*Text under study:*
[Start of section]

TeamCity Users Urged to Patch Critical Vulnerabilities
Software developer JetBrains has warned users of its popular TeamCity CI/CD tool that they should prioritize patching of two new vulnerabilities or risk compromise.
Discovered by Rapid7 last month, the bugs are listed as CVE-2024-27198 and CVE-2024-27199. The security vendor has now released exploit details, which makes patching more urgent.
The former is an authentication bypass vulnerability in the web component of TeamCity that arises from an alternative path issue (CWE-288) and has a CVSS base score of 9.8. The latter is an authentication bypass vulnerability in the web component of TeamCity that arises from a path traversal issue (CWE-22) and has a CVSS base score of 7.3.
“Both vulnerabilities are authentication bypass vulnerabilities, the most severe of which, CVE-2024-27198, allows for a complete compromise of a vulnerable TeamCity server by a remote unauthenticated attacker, including unauthenticated remote code execution (RCE),” said Rapid7 in a blog post.
“The second vulnerability, CVE-2024-27199, allows for a limited amount of information disclosure and a limited amount of system modification, including the ability for an unauthenticated attacker to replace the HTTPS certificate in a vulnerable TeamCity server with a certificate of the attacker’s choosing.”
Read more on TeamCity vulnerabilities: Patched Critical Flaw Exposed JetBrains TeamCity Servers
Rapid7 warned that compromising TeamCity servers would enable a threat actor to gain full remote control of projects, builds, agents and artifacts, putting them in a strong position to launch dangerous supply chain attacks.
JetBrains yesterday released a new version of the software, 2023.11.4, to fix the two vulnerabilities. It also published a security patch plugin so that customers who are unable to upgrade can still patch their environment.
“All versions of TeamCity On-Premises are affected by these vulnerabilities. Customers of TeamCity Cloud have already had their servers patched, and we have verified that they weren’t attacked,” the vendor said.

[End of section]

(Saved entries)
[Start of section]

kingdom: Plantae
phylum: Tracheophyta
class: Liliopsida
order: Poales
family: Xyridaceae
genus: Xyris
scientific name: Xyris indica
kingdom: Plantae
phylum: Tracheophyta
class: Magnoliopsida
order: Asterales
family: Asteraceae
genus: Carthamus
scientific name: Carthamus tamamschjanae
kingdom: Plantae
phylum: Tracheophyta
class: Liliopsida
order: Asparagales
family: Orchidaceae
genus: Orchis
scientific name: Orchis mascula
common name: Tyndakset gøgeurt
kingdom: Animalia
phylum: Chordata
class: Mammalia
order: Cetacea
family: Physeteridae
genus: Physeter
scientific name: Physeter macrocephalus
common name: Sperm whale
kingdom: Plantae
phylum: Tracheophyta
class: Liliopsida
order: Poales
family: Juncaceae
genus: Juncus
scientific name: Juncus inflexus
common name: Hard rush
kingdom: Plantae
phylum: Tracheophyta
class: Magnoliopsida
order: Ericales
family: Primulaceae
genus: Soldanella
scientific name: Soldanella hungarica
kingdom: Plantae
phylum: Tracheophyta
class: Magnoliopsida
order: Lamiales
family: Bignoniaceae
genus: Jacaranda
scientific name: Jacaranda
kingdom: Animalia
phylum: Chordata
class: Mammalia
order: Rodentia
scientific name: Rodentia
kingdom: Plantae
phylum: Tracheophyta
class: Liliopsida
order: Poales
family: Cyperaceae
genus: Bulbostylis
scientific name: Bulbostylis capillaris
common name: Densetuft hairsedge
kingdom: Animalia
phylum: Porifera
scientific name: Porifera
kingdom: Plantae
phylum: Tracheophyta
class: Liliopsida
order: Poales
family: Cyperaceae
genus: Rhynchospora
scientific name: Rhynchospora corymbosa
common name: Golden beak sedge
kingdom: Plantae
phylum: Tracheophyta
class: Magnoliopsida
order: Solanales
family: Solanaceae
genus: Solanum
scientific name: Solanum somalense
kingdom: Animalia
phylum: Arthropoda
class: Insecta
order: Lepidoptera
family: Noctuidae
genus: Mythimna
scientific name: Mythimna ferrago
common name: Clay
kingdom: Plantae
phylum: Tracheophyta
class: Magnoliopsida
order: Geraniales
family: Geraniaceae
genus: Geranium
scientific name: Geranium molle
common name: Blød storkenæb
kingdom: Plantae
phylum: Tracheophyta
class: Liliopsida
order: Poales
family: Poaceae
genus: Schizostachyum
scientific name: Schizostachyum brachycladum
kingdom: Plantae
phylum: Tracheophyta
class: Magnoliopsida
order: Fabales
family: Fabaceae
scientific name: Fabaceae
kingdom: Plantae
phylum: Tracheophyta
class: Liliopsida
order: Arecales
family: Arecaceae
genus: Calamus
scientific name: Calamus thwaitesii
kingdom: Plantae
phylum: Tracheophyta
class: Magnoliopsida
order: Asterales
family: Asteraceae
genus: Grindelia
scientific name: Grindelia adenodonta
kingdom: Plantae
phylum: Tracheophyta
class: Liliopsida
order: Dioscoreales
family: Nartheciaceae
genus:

[End of section]

*What to do:*
A) Decide whether each statement agrees with the article on TeamCity vulnerabilities. Answer yes or no for each and quote the words from the article that settle it.
(i) CVE-2024-27199 has a CVSS base score of 9.8.
(ii) JetBrains put out a security patch plugin for customers who can't upgrade.
(iii) TeamCity Cloud customers still have to patch their own servers.
B) Translate this sentence from the article on TeamCity vulnerabilities into Spanish: "JetBrains yesterday released a new version of the software, 2023.11.4, to fix the two vulnerabilities."
The lines have nothing to do with the work here.

*Exercise solutions:*
A)
(i) No: "has a CVSS base score of 7.3"
(ii) Yes: "It also published a security patch plugin so that customers who are unable to upgrade can still patch their environment."
(iii) No: "Customers of TeamCity Cloud have already had their servers patched"

B) JetBrains publicó ayer una nueva versión del software, la 2023.11.4, para corregir las dos vulnerabilidades.